→ **Assigned task**
Search the material for the word "more" and report each line where it turns up.

============

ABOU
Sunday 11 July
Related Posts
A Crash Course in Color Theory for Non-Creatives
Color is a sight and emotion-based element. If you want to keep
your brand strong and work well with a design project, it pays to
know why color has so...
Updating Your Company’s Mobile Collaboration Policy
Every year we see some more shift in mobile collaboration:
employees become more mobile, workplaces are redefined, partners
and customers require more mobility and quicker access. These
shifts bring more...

============

→ **Answer space**
Every year we see some more shift in mobile collaboration:
employees become more mobile, workplaces are redefined, partners
and customers require more mobility and quicker access. These
shifts bring more...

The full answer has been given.